Kafka Connect Scalyr Sink Connector

The Kafka Connect Scalyr sink connector allows streaming log message from a Kafka topic to Scalyr.

Features

  • Supports Elastic Filebeat log messages with automatic conversion of Filebeat log messages to Scalyr log events.
  • Supports custom application log messages using user defined conversion of message fields to Scalyr log event attributes.
  • Supports Fluentd and Fluent Bit using custom application event mappings.
  • Exactly once delivery using the topic, partition, and offset to uniquely identify events and prevent duplicate delivery.

Installation

Obtain the scalyr-kafka-connect-scalyr-sink-<version>.zip

Released Version

Released versions of the Kafka Connect Scalyr Connector can be downloaded from github releases.

Development Version

1. Clone the Kafka Connect Scalyr repository: git clone https://github.com/scalyr/kafka-connect-scalyr

2. Build the connector: mvn clean package. The built connector is located in target/components/packages/scalyr-kafka-connect-scalyr-sink-<version>.zip.

Distributed Mode Installation

1. Modify the $KAFKA_HOME/config/connect-distributed.properties to set the following:

bootstrap.servers=<BOOTSTRAP_SERVER1,BOOTSTRAP_SERVER2,BOOTSTRAP_SERVER3>
plugin.path=<PLUGIN_PATH>

2. Unzip scalyr-kafka-connect-scalyr-sink-<version>.zip into the plugins directory defined in <PLUGIN_PATH>.

3. Start Kafka Connect in Distributed Mode: $KAFKA_HOME/bin/connect-distributed.sh $KAFKA_HOME/config/connect-distributed.properties

4. Create the connect-scalyr-sink.json Kafka Connect Scalyr Sink JSON configuration file. Sample Scalyr Sink configuration JSON files are located in the etc directory of the unzipped plugin. Substitute the correct values for your environment for <FIELDS> in the following sample configuration JSON:

{
    "name": "scalyr-sink-connector",
    "config": {
        "connector.class": "com.scalyr.integrations.kafka.ScalyrSinkConnector",
        "tasks.max": "3",
        "topics": "<KAFKA_TOPIC>",
        "value.converter": "org.apache.kafka.connect.json.JsonConverter",
        "value.converter.schemas.enable":"false",
        "scalyr_server": "<SCALYR_SERVER>",
        "api_key": "<WRITE_API_KEY>",
        "event_enrichment": "<key1=value1,key2=value2>"
    }
}

5. Run the following command to install the Scalyr Sink Connector: curl localhost:8083/connectors -X POST -H "Content-Type: application/json" -d @connect-scalyr-sink.json substituting the Scalyr Sink JSON configuration file name for connect-scalyr-sink.json.

Basic Configuration Properties

Property Description
topics Comma separated list of Kafka topics to ingest from
tasks.max Maximum number of Scalyr Sink Connector tasks to send data to Scalyr.
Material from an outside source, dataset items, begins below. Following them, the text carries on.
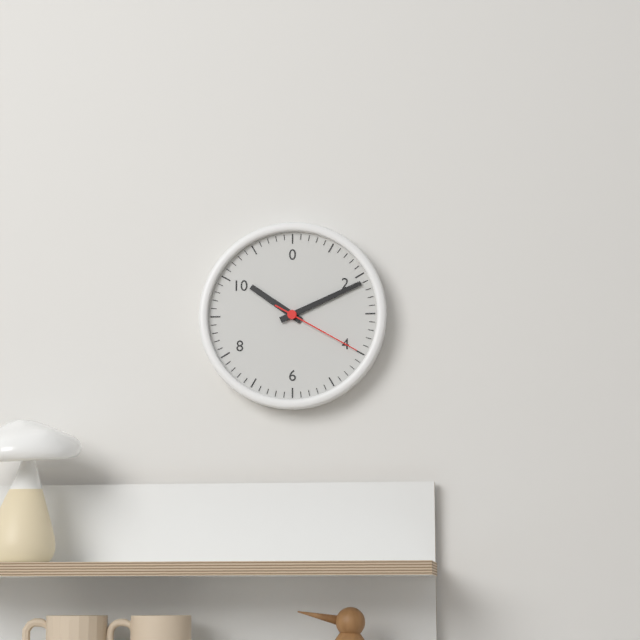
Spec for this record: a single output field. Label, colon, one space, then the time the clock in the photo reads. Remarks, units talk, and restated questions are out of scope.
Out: 10:11:20
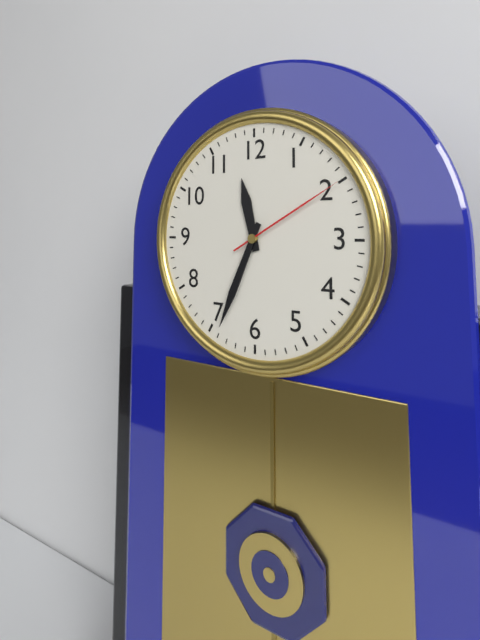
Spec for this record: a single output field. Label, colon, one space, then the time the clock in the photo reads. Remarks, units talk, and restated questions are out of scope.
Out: 11:34:10
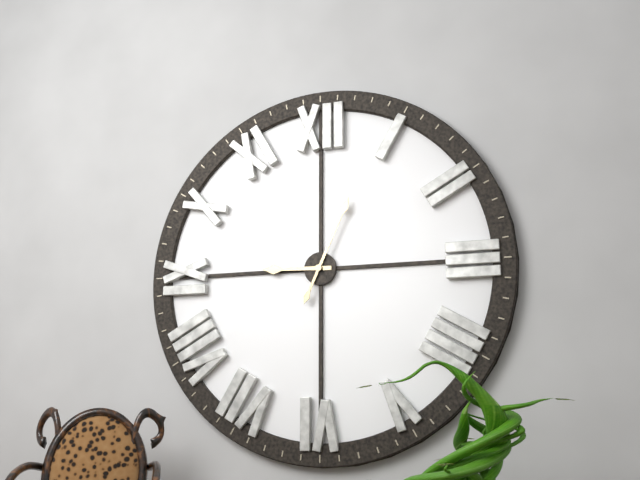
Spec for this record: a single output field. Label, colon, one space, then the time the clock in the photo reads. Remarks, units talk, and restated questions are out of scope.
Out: 9:04
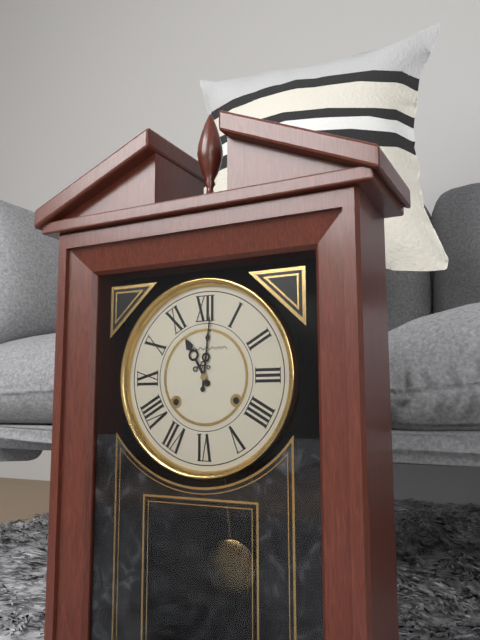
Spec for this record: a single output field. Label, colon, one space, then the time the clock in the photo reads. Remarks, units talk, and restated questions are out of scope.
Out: 11:01
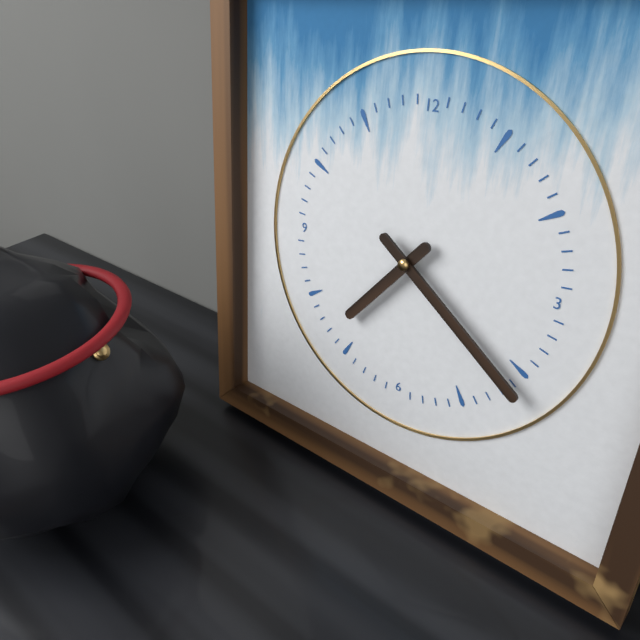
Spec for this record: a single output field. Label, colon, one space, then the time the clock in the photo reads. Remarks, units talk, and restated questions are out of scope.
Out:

This should not exceed the number of partitions for the topics. See Scalability.
scalyr_server Defaults to app.scalyr.com and can be omited. For EU, this should be set to upload.eu.scalyr.com
api_key Logs Write API key from app.scalyr.com/keys
event_enrichment Optional additional attributes to add the the Scalyr log event specified as a comma separated list of key value pairs. For example, env=prod.
custom_app_event_mapping JSON config describing how to map custom application nested Kafka messages to Scalyr events. See Custom Application Event Mapping.
send_entire_record When true, the entire Kafka message is sent as JSON in the message field. This is used to send the entire Kafka message to Scalyr without needing to define a Custom Application Event Mapping for each field. Default false.

Advanced Configuration Properties

The default values for these properties should work for most environments and should rarely need to be changed.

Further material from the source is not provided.